My mother wore a black-and-brown dress; she made sure to wear her best. It [took me back] to talking to my grandma, when she was alive, and I was always thinking what it would be like if we had a black president. She had some hope . . .

Winning the Pulitzer, he said, is great not for only himself, but for hip-hop in general.

It was one of those things I heard about in school, but I never thought I’d be a part of it. [When I heard I got it], I thought, to be recognized in an academic world . . . whoa, this thing really can take me above and beyond. It’s one of those things that should have happened with hip-hop a long time ago. It took a long time for people to embrace us—people outside of our community, our culture—to see this not just as vocal lyrics, but to see that this is really pain, this is really hurt, this is really true stories of our lives on wax. And now, for it to get the recognition that it deserves as a true art form, that’s not only great for myself, but it makes me feel good about hip-hop in general. Writers like Tupac, Jay Z, Rakim, Eminem, Q-Tip, Big Daddy Kane, Snoop . . . It lets me know that people are actually listening further than I expected. When I looked up at that man on the podium today, I just had countless pictures in my mind of my mother putting me in suits to go to school. Suit and tie, from the dollar store, from thrift shops, when I was a kid.

Asked how he’s confident and at the same time full of self-doubt, though, he’s not sure. It’s not something he’s considered before.
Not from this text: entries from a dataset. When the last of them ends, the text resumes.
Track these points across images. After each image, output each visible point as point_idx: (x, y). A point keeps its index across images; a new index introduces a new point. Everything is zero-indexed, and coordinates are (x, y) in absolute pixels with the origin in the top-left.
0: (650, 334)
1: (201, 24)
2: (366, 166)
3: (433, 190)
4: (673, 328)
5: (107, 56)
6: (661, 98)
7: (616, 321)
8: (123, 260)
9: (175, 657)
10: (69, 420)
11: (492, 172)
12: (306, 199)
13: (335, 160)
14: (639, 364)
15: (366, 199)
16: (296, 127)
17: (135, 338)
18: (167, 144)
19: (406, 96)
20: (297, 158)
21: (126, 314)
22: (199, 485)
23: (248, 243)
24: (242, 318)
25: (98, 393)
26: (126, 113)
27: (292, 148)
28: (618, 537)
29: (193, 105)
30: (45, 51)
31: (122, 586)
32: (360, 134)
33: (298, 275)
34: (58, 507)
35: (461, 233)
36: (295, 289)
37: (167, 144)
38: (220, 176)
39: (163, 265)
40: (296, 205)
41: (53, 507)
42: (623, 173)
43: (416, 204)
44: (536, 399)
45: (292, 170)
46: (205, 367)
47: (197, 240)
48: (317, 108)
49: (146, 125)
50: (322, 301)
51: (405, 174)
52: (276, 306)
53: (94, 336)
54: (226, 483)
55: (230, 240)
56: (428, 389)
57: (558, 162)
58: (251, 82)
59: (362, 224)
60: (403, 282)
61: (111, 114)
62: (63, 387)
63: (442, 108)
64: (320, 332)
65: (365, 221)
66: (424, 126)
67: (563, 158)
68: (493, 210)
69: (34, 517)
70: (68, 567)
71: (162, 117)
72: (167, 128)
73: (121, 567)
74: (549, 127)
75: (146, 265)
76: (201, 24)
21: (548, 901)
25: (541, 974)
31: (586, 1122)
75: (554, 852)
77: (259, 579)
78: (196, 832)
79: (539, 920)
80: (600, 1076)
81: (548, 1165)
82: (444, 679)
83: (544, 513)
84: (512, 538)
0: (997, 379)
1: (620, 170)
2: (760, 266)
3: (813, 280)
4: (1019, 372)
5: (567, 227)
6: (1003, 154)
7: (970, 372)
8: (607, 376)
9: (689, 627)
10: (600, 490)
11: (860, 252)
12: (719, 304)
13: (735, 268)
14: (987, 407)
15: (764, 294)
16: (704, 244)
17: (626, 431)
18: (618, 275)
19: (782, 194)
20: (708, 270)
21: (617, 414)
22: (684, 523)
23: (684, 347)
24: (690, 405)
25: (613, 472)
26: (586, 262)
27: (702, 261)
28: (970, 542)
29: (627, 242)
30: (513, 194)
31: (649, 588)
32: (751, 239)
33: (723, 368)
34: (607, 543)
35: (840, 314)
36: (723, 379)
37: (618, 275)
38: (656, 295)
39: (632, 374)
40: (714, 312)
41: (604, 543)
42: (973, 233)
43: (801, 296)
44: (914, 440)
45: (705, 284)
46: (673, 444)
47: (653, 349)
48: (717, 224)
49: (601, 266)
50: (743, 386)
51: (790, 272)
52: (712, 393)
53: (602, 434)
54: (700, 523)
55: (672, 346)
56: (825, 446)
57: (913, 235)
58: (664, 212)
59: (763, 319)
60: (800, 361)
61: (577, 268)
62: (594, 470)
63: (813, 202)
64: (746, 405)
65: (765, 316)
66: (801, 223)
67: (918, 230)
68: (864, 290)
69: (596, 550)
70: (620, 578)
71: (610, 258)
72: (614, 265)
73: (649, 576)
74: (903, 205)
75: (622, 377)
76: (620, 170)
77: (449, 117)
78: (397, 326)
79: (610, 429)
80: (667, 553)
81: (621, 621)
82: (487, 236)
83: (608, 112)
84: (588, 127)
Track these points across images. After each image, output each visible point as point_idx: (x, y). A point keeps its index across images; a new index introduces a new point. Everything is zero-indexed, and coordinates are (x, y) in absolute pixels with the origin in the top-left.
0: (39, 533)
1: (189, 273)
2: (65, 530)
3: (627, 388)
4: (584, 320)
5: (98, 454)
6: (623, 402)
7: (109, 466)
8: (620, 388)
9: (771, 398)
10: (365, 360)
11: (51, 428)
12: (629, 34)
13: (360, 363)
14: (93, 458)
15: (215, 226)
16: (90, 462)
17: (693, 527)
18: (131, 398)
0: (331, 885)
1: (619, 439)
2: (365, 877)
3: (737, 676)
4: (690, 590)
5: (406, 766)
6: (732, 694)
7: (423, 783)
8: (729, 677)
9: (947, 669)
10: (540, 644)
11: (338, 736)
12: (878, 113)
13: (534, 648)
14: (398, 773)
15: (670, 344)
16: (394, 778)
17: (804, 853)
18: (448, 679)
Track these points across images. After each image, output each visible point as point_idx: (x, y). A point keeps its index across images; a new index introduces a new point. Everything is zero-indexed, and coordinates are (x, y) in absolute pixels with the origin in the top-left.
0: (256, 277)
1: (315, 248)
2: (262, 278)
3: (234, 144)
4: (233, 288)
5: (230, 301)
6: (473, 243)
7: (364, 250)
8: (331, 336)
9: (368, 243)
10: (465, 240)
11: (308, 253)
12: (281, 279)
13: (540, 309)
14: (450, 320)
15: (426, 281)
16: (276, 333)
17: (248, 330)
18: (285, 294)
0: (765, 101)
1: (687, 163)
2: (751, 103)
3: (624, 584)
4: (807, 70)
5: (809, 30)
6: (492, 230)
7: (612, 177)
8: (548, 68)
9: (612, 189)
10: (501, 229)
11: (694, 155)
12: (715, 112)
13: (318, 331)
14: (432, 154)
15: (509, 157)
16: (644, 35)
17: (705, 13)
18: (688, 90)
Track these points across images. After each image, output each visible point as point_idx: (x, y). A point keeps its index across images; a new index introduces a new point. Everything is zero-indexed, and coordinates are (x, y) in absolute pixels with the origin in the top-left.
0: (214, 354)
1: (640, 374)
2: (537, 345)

I never thought about it like that. That’s a question I’m going to ask myself tonight. Maybe it’s that fear . . . a lot of artists have a fear of success, they can’t handle it; some people need drugs to escape. For me, I need the microphone—that’s how I release it. And just figuring out a new life. Maybe thinking that I’m doing something wrong, or that I’m a little bit different or gifted. It’s the same thing as not wanting to accept compliments. Just wanting to work harder.